Gardiner Tucker (12:59):
The second one is, starting tomorrow, students who have not needed nor asked for help in the past. So now that we're coming back to classes online, students that have not asked for help may now need help in ways that they didn't realize before. So it's important for us to keep track of other students that may not have shown signs of needing support, so it's good to report that. So to, our strategy for helping with those students is to offer non-counseling support and guidance through these issues as their lives change in ways that they're not expecting.

Gardiner Tucker (13:40):
So for example, our Student Outreach and Support office in the Dean of Students suite was mentioned last week in Andy and Katrina's letter as well. They're doing now phone and digital meetings. They're helping to address issues like food insecurity, which may increase during this time; housing insecurity, same thing, it may increase at this time; mental health concerns that arise during times of stress and personal crisis, whether it's with the student themselves, their family, or their situation that they're in, which is changing. So it's not a counseling service. In other words, it's not confidential, but it's guidance for students to help manage these issues on a day to day basis. So as the student gets to us, we assign them their own case manager who will be the student's point of contact in guidance through these issues. So you can find that at the Dean of Students website through the link, and reach them at sos@unco.edu

Gardiner Tucker (14:47):
Now, my final student impact is one that I have direct experience with. The graduate school is no longer having in-person meetings or the departments, grad departments are no longer having in-person dissertation defenses, comps, exams or proposals. So they have moved online, so they have virtual options for our doctoral students. Now, an example of that is HESAL, which is the Higher Education and Student Affairs Leadership Doctoral Program, moved yesterday, what may be the first dissertation defense online, and we did it through Zoom. I'm on the dissertation committee, which is why I know about this. So we had some mechanics to work out and how we speak and how the student presents their slides, but it ended up working quite well. And I'd like to congratulate Erin Datteri-Saboski, now a Ph.D. in Education at UNC. So congratulations to her, and it's a true sign that our academic life continues. And that concludes my report.

Dan Maxey (15:56):
Thank you, Tuck, and congratulations, Erin. That's great news and glad to hear that these critical activities are proceeding and happening efficiently as we all transition to this new way of communicating with one another. The unfortunate thing of all of this is that we're all getting really good at communicating by Teams and Zoom and Skype and a lot of other different formats. So I'm glad that these activities can continue, and I appreciate, Tuck, that wide range of updates about some of the various things and want to echo Tuck and others in encouraging our students to reach out if you need help.

Dan Maxey (16:41):
I know that we have a lot of students watching this daily update video each day. We provided information about various services. If there are services that you are unsure about or that you're not sure how to access, please reach out to us and let us know, and we'll make sure that we share that information not only with you, but make sure that that information is made available to other students by our FAQs and other platforms. So thank you again, Tuck, and we'll make sure that we continue to share information directly with students, not just here, but in a variety of other forums. I'm going to turn it over to Andy for some final words.
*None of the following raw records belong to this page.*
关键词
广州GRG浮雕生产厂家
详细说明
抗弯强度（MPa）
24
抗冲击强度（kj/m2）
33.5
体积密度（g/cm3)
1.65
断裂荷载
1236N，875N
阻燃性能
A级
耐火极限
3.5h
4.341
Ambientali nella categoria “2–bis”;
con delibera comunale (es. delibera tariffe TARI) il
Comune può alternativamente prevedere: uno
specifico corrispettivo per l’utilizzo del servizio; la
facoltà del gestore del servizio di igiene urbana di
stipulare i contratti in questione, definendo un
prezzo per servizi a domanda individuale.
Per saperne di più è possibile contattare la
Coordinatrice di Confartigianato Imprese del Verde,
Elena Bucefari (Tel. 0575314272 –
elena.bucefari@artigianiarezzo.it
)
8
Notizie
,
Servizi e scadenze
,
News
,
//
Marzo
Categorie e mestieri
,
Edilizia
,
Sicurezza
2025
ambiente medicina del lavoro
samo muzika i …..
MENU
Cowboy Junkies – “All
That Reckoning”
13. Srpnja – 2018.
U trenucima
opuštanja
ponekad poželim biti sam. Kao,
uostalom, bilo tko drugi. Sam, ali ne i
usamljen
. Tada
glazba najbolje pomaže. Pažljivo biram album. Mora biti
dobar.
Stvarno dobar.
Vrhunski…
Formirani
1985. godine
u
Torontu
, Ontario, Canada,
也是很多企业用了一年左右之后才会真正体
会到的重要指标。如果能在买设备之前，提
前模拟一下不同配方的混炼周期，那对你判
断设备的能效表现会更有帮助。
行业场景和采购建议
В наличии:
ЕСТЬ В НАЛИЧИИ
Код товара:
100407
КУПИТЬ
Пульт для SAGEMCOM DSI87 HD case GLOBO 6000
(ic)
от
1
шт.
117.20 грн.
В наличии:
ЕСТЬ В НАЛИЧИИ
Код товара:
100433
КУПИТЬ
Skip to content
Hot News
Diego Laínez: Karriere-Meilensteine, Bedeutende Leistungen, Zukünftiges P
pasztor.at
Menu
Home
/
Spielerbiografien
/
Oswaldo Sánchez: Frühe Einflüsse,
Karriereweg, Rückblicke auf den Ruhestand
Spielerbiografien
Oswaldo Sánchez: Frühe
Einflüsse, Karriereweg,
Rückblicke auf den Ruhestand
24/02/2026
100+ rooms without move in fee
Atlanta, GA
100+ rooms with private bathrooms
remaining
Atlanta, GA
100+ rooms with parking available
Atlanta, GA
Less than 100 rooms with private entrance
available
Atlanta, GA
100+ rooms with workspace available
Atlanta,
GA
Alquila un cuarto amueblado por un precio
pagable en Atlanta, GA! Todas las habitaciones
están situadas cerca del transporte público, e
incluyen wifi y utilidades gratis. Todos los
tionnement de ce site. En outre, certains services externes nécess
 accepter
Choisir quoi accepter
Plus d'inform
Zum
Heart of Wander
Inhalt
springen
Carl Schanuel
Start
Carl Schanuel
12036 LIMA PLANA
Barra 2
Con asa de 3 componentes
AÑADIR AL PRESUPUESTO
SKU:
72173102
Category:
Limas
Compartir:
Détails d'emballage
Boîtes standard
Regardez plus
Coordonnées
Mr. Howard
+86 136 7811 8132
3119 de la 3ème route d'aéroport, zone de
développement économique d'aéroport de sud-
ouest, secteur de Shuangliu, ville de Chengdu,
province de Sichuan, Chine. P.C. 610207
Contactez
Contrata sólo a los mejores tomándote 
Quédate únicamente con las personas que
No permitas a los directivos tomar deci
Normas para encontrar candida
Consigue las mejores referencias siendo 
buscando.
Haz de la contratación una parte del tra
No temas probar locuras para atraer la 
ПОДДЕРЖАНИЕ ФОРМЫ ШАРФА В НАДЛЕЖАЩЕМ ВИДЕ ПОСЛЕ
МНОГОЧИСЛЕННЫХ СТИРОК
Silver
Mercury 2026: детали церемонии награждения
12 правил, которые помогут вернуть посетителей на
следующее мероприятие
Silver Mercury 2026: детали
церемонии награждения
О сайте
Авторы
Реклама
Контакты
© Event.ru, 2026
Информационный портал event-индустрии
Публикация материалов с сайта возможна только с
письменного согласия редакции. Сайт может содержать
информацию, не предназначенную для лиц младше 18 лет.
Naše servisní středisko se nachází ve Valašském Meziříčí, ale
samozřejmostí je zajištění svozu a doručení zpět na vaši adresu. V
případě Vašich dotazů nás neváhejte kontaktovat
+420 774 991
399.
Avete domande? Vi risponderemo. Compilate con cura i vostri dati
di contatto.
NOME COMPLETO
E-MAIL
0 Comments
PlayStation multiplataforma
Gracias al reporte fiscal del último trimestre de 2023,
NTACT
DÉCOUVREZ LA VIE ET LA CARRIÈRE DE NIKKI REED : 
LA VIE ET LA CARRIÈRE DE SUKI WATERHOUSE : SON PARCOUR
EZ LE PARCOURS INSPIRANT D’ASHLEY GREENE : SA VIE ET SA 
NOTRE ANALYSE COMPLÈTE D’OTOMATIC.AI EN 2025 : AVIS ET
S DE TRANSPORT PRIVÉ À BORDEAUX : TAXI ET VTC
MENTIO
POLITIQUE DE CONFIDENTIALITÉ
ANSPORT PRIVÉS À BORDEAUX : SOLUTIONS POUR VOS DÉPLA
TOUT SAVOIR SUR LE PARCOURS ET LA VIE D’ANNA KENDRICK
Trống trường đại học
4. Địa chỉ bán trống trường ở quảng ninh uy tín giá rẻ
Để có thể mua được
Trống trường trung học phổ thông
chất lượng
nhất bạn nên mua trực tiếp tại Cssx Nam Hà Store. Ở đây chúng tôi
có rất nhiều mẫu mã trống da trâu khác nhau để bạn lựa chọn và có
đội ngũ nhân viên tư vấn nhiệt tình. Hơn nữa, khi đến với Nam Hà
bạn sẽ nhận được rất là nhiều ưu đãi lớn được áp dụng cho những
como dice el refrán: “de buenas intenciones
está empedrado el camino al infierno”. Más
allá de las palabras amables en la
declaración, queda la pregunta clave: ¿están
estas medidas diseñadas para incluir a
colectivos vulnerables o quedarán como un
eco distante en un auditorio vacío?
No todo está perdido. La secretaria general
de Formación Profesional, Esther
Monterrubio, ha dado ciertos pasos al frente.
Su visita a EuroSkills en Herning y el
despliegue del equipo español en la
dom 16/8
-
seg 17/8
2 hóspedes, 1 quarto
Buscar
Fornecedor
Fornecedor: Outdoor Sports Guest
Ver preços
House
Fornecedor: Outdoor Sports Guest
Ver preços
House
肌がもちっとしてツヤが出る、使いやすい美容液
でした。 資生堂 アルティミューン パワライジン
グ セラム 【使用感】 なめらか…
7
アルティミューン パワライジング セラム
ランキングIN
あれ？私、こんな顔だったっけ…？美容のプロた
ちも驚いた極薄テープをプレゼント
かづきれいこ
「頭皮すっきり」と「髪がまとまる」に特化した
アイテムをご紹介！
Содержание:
President Feinstein (17:28):
Thanks, Dan, and I offer congratulations to Erin as well. I'm so impressed by how our campus has come together to address this challenge and the way in which we've leveraged technology is truly remarkable. More work ahead, but I am just so pleased and proud of how we're addressing these challenges. So as I've been saying every day, please stay safe, be healthy, and we'll see you here again tomorrow morning at 9:00 AM. Take care, everybody.